Phosphoramidite chemistry, developed by Caruthers in 1981. A four-step cycle (coupling, capping, oxidation, deblocking) repeated for each base. Used in both traditional column synthesisers and modern chip-based platforms like Twist’s silicon platform.

Q2: Why is it difficult to make oligos longer than 200nt via direct synthesis?

Coupling efficiency compounds over length. Even at ~99% per step, (0.99)²⁰⁰ ≈ 13% full-length product. Longer oligos are dominated by truncations and errors.

Q3: Why can’t you make a 2000bp gene via direct oligo synthesis?
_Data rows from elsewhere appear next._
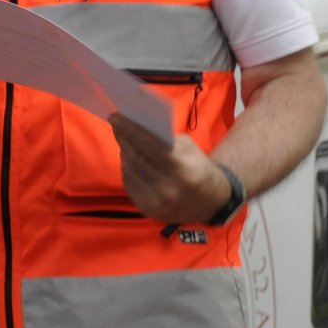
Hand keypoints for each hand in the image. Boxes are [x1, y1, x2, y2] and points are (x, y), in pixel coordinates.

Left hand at [110, 114, 232, 222]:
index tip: (116, 117)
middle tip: (116, 122)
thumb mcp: (191, 149)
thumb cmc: (199, 169)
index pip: (150, 147)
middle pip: (137, 158)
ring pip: (130, 170)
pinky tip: (128, 156)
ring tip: (122, 136)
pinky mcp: (147, 210)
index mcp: (183, 171)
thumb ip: (166, 138)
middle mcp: (168, 190)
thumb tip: (137, 124)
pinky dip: (127, 167)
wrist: (211, 203)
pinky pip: (129, 183)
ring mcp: (156, 203)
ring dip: (124, 151)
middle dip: (124, 137)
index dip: (131, 130)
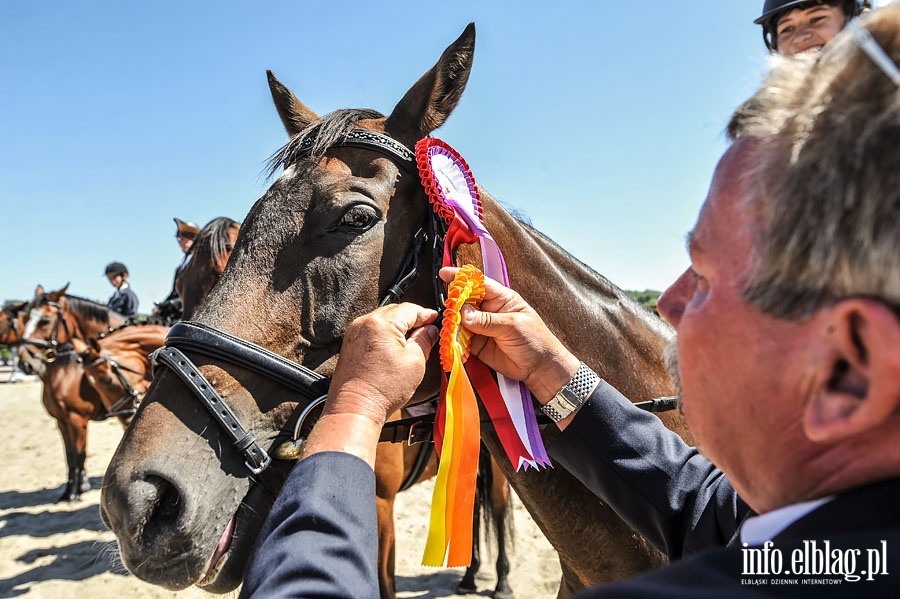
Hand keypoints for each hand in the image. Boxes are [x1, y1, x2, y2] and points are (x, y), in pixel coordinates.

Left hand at [301, 303, 437, 466]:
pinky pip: (371, 331)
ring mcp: (354, 333)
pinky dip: (385, 335)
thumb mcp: (414, 362)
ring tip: (412, 342)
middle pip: (395, 312)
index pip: (410, 309)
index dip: (426, 314)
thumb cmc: (383, 389)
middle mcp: (365, 323)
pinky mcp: (349, 344)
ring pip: (382, 320)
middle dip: (412, 319)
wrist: (355, 408)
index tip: (435, 319)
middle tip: (427, 331)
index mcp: (382, 323)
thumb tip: (430, 330)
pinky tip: (395, 348)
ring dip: (398, 327)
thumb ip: (424, 340)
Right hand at [439, 267, 579, 401]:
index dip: (461, 278)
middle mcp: (488, 310)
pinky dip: (454, 342)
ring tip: (450, 331)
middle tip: (449, 313)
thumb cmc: (535, 341)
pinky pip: (460, 340)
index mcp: (501, 299)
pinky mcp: (477, 344)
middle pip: (464, 301)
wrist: (540, 368)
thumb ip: (487, 321)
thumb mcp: (513, 326)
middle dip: (453, 305)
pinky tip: (453, 344)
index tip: (444, 274)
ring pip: (460, 321)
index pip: (478, 283)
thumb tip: (464, 314)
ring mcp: (481, 327)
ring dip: (452, 325)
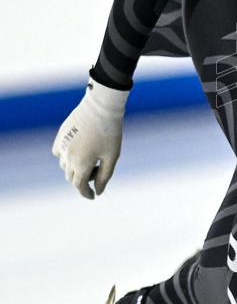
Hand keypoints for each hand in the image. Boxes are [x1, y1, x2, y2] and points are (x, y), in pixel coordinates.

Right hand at [52, 78, 128, 198]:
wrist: (101, 107)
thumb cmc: (110, 133)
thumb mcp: (111, 157)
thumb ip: (104, 177)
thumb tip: (98, 192)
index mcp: (81, 164)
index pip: (79, 186)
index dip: (86, 193)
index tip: (93, 196)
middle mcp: (68, 157)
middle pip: (71, 177)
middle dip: (83, 179)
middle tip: (98, 171)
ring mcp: (62, 146)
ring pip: (64, 165)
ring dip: (75, 168)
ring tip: (92, 158)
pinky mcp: (60, 135)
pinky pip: (59, 152)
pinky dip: (66, 156)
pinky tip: (78, 151)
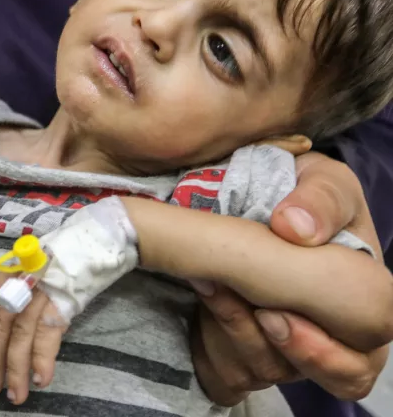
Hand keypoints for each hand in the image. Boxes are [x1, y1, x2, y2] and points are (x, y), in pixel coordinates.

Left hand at [0, 272, 66, 404]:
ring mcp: (40, 299)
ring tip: (14, 396)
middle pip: (2, 328)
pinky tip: (40, 379)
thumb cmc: (50, 267)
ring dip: (18, 371)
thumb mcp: (26, 274)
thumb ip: (11, 296)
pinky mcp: (59, 308)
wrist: (81, 255)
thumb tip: (1, 332)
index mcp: (8, 277)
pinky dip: (43, 361)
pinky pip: (48, 338)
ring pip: (23, 339)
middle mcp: (21, 288)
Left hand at [189, 151, 387, 404]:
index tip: (275, 316)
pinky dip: (207, 339)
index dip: (322, 354)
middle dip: (269, 346)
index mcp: (358, 304)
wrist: (254, 192)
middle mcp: (324, 334)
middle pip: (305, 376)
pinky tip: (199, 297)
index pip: (358, 360)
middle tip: (246, 308)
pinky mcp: (241, 350)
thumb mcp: (322, 180)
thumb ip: (321, 198)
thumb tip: (295, 229)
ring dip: (229, 327)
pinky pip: (226, 371)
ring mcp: (282, 346)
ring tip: (207, 281)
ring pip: (260, 369)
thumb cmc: (302, 191)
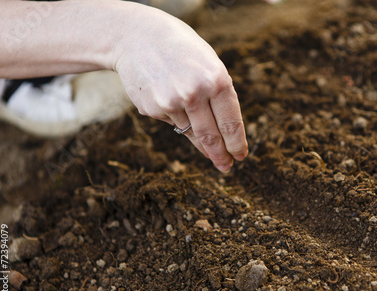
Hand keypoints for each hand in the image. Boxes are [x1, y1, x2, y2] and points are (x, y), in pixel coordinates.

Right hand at [113, 5, 247, 171]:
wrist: (136, 37)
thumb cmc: (182, 52)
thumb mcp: (209, 66)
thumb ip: (219, 96)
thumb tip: (224, 135)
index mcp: (216, 80)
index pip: (231, 123)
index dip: (236, 144)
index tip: (240, 156)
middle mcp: (194, 93)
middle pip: (211, 137)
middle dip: (220, 155)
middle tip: (226, 167)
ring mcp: (171, 103)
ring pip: (191, 132)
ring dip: (199, 138)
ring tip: (202, 136)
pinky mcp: (152, 109)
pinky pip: (172, 122)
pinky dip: (175, 115)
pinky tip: (168, 96)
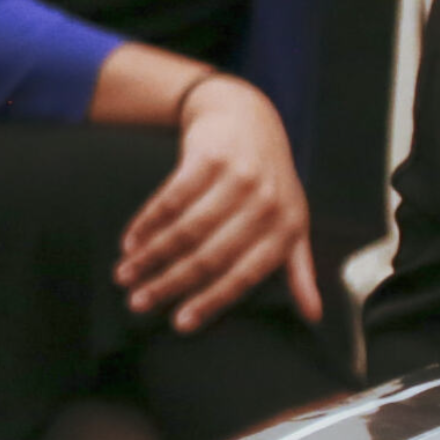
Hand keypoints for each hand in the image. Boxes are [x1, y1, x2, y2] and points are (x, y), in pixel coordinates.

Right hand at [115, 75, 319, 333]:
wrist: (247, 116)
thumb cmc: (271, 178)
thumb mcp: (292, 220)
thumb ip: (298, 268)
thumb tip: (314, 315)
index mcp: (288, 228)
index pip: (245, 275)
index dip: (210, 302)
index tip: (178, 323)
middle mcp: (266, 204)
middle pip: (209, 255)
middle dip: (168, 283)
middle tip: (137, 302)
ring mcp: (237, 178)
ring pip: (185, 229)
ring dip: (149, 255)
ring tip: (125, 274)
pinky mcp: (207, 158)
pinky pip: (169, 198)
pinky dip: (145, 222)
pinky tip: (129, 240)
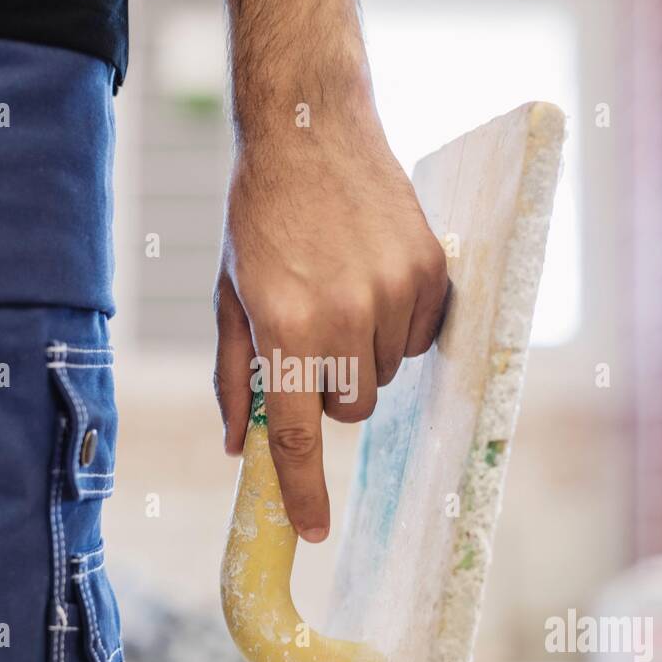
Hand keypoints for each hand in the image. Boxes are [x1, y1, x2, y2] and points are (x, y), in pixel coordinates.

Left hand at [213, 105, 449, 541]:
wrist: (310, 128)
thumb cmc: (259, 216)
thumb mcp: (229, 296)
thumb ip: (234, 377)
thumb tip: (239, 448)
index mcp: (286, 327)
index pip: (298, 435)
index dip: (306, 491)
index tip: (314, 533)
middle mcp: (345, 317)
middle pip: (351, 410)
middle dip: (329, 392)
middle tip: (309, 339)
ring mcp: (396, 293)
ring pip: (386, 375)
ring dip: (363, 356)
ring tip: (339, 293)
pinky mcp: (432, 272)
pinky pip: (421, 338)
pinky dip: (398, 326)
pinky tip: (372, 278)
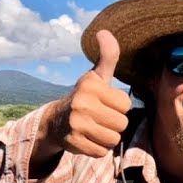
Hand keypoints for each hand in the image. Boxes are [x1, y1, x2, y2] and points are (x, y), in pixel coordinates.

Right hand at [41, 30, 133, 158]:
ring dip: (107, 137)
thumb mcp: (97, 77)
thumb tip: (104, 31)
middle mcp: (81, 103)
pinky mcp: (73, 143)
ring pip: (113, 139)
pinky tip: (87, 139)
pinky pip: (101, 151)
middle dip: (114, 124)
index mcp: (90, 85)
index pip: (125, 104)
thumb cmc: (85, 97)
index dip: (118, 106)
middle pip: (121, 123)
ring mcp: (76, 124)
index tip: (105, 104)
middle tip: (100, 118)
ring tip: (95, 129)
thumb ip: (107, 56)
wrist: (56, 122)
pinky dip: (97, 148)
At 2000 cycles the full-length yield is essentially zero, and with ~1:200 per-base error rate you’d average ~10 errors per molecule. Instead, genes are built by assembling shorter overlapping oligos (60–200nt) using methods like Gibson assembly, then error-corrected.

Church Question

Q1: What are the 10 essential amino acids in all animals, and how does this affect your view of the “Lysine Contingency”?

The 10 essential amino acids are: histidine, isoleucine, leucine, lysine, methionine, phenylalanine, threonine, tryptophan, valine, and arginine. Animals cannot synthesise these and must get them from diet.

The “Lysine Contingency” in Jurassic Park was a biocontainment strategy where dinosaurs were engineered to not synthesise lysine. The problem is that lysine is already essential in all animals. Plus lysine is abundant in normal food sources, making it useless as containment.